Palacio Da Pena - Aka The Pena Palace which translated into English means the Feather Place - which is a fitting name for such a flamboyant building. Many of the state rooms have been restored to how they were in 1910 and many of the original fittings still remain.


The fantastic thing about the Bus to Pena Palace is that it drops you off at the gardens of the Palace, you still have to walk further up the mountain for around 20 minutes through wonderfully landscaped woodland before you see this sight:


The multi coloured exterior of the palace is a mixture of different architectural styles ranging from North African Islamic through to gothic medieval. The palace was a favourite with the Portuguese royal family and it was that Queen Amélia spent her last night in Portugal before fleeing to Brazil during the revolution of 1910.


Every detail is calculated and accounted for. In this shot I tried to capture the contrast of the different eras in one. 


The views from every angle of the palace are phenomenal and stretch out to cover the whole of Sintra.


You can walk around just about every inch of this Palace, this includes around the turrets and also up them.


This shot was taken just around the corner of the red Turret.


At the entrance of the palace. On the left hand side are the lavatories and also a lovely gift shop.


Mosaic galore.


I think we can all agree the place is an architectural marvel which combines the Kings request for the building to represent that of an opera.


I'm personally a huge fan of UNSECO world heritage sights (as you will come to know) precisely because of places like this.



Castelo Dos Mouros - The Moorish Castle The origins of the castle date back to the 8th century and invasion of the Muslim Moors from North Africa - Hence my eagerness to return and see it for myself. The position of the Castelo dos Mouros was selected as it provided a suitable vantage point over the River Tagus and offered protection to the town of Sintra. Arab chronicles detailed that the Sintra region was very rich in cultivated fields and the Castelo dos Mouros was one of the most important castles in the region, even more important than the castle of Lisbon.

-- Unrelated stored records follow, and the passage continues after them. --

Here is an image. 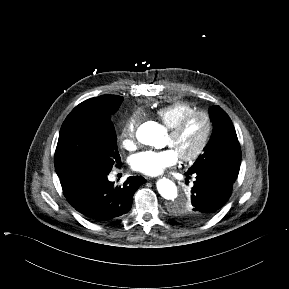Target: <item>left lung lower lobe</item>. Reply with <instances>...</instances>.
Here are the masks:
<instances>
[{"label": "left lung lower lobe", "instance_id": "obj_1", "mask_svg": "<svg viewBox=\"0 0 289 289\" xmlns=\"http://www.w3.org/2000/svg\"><path fill=\"white\" fill-rule=\"evenodd\" d=\"M192 174L196 180L188 201L191 211V219L188 221L201 222L212 217L227 202L238 174L220 169L185 173ZM179 205L183 206L185 203L181 201Z\"/></svg>", "mask_w": 289, "mask_h": 289}]
</instances>
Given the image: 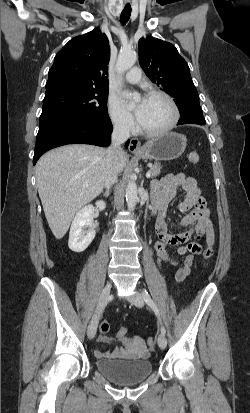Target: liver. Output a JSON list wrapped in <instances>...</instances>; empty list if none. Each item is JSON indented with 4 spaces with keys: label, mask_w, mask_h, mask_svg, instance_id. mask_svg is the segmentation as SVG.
Instances as JSON below:
<instances>
[{
    "label": "liver",
    "mask_w": 250,
    "mask_h": 413,
    "mask_svg": "<svg viewBox=\"0 0 250 413\" xmlns=\"http://www.w3.org/2000/svg\"><path fill=\"white\" fill-rule=\"evenodd\" d=\"M127 161L122 150L115 160L119 172ZM106 163V149L84 144L53 149L38 160V193L56 239L66 234L75 213L102 192Z\"/></svg>",
    "instance_id": "liver-1"
}]
</instances>
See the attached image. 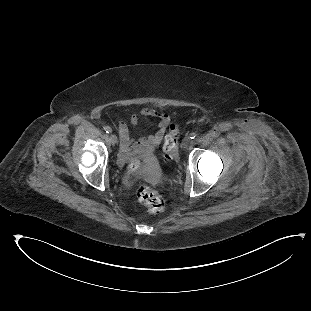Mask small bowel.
<instances>
[{
	"label": "small bowel",
	"instance_id": "c3829d8e",
	"mask_svg": "<svg viewBox=\"0 0 311 311\" xmlns=\"http://www.w3.org/2000/svg\"><path fill=\"white\" fill-rule=\"evenodd\" d=\"M144 117H152L156 120V132L139 139L131 138L130 128L137 125L140 118ZM169 123L170 115L153 106L144 107L137 113L132 114L127 123L120 122L118 131L121 139V151L123 156H127L132 150L152 152L163 140Z\"/></svg>",
	"mask_w": 311,
	"mask_h": 311
}]
</instances>
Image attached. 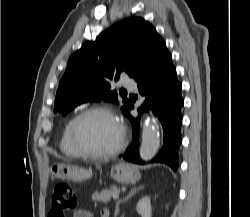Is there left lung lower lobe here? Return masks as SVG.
<instances>
[{"mask_svg":"<svg viewBox=\"0 0 250 217\" xmlns=\"http://www.w3.org/2000/svg\"><path fill=\"white\" fill-rule=\"evenodd\" d=\"M134 80L138 83L139 94L144 103L138 109L139 116H131L130 104L125 115L133 125V143L124 154V159L142 164L139 157V123L140 115L151 110L160 120L163 127V146L152 162L169 165L173 170L178 167V148L182 142L180 126L182 124L181 107L184 101L181 96V83L177 80L176 69L172 64V56L167 50L164 40L156 49L148 67L138 74ZM146 106V107H145Z\"/></svg>","mask_w":250,"mask_h":217,"instance_id":"1","label":"left lung lower lobe"}]
</instances>
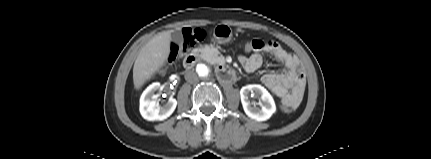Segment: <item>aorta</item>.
Instances as JSON below:
<instances>
[{"label":"aorta","mask_w":431,"mask_h":159,"mask_svg":"<svg viewBox=\"0 0 431 159\" xmlns=\"http://www.w3.org/2000/svg\"><path fill=\"white\" fill-rule=\"evenodd\" d=\"M196 71L200 77L207 78L210 75L211 69L208 64L199 63L196 66Z\"/></svg>","instance_id":"762f6f07"}]
</instances>
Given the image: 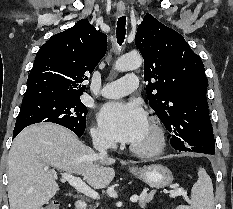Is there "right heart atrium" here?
<instances>
[{
  "label": "right heart atrium",
  "mask_w": 233,
  "mask_h": 209,
  "mask_svg": "<svg viewBox=\"0 0 233 209\" xmlns=\"http://www.w3.org/2000/svg\"><path fill=\"white\" fill-rule=\"evenodd\" d=\"M91 136L93 143L97 146H102V147L113 146V142L111 141V139L98 128H93L91 130Z\"/></svg>",
  "instance_id": "right-heart-atrium-1"
}]
</instances>
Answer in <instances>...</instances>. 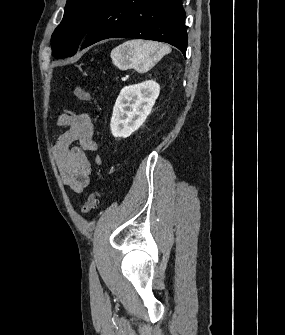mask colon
<instances>
[{
    "label": "colon",
    "instance_id": "obj_1",
    "mask_svg": "<svg viewBox=\"0 0 285 335\" xmlns=\"http://www.w3.org/2000/svg\"><path fill=\"white\" fill-rule=\"evenodd\" d=\"M73 92H74V95L77 97V99L81 101L92 102L95 99L93 94H91L88 91L83 90L79 86H75ZM98 196H99V193L97 190H94L93 192L89 194L87 200L85 201V203L83 204L81 208V212L83 214L89 213L96 207L97 202H98Z\"/></svg>",
    "mask_w": 285,
    "mask_h": 335
}]
</instances>
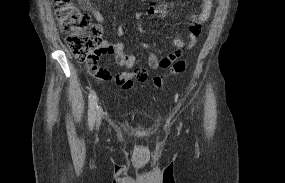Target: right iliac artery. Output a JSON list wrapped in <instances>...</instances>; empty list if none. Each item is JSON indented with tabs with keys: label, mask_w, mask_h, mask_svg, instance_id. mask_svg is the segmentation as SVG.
I'll use <instances>...</instances> for the list:
<instances>
[{
	"label": "right iliac artery",
	"mask_w": 285,
	"mask_h": 183,
	"mask_svg": "<svg viewBox=\"0 0 285 183\" xmlns=\"http://www.w3.org/2000/svg\"><path fill=\"white\" fill-rule=\"evenodd\" d=\"M96 93L92 91L89 94V109H88V124L90 129L93 128L95 122V115H96Z\"/></svg>",
	"instance_id": "right-iliac-artery-1"
}]
</instances>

Unfortunately we ran out of time - Because we made plans in Lisbon that evening so we had t head back a little earlier so we Didn't get a chance to visit The Moorish Castle, however I am very pleased to have at least captured it from Pena Palace on this occasion.


We got on the bus back from Pena Palace and stayed on right the way through to Sintra train station - you do have the option to be dropped back on the high street, but if you're pressed for time it works out perfectly. We grabbed a quick bite to eat at Pizza Hut (mainly because it is just outside the train station) and got on the train back to Lisbon.


I truly loved my time in Sintra and I am already planning a return trip with my family in which I plan to cover more of the UNSECO World Heritage sites.



Tips: 
  • Decided weather you would like to do they Hike up the mountain to the palace in advance so you can prepare for it.
  • Take plenty of snacks and water with you on this trip. Although the town is thriving with cafes, the further up the mountains you go the less options there are and you will get hungry exploring.
  • I would suggest spending the whole day in Sintra to explore all of the palaces and castles because they're all so unique. There is so much history to be absorbed in this town.
  • Wear comfortable shoes - I personally don't do trainers, I find my solitude in sandals, do whatever works for you.
  • It can get pretty windy at the top of the mountains so account for poor weather and pack an extra layer.
  • Ensure you are at the front of the bus queues, otherwise I suggest waiting for the next bus or catching it from directly from Sintra train station. It's a very bumpy and steep ride up the hill, and with limited seats I wouldn't recommend standing.
  • You can purchase a combined ticket for all three of the Palaces in Pena and the gardens at a discounted price of roughly €23 - which is brilliant.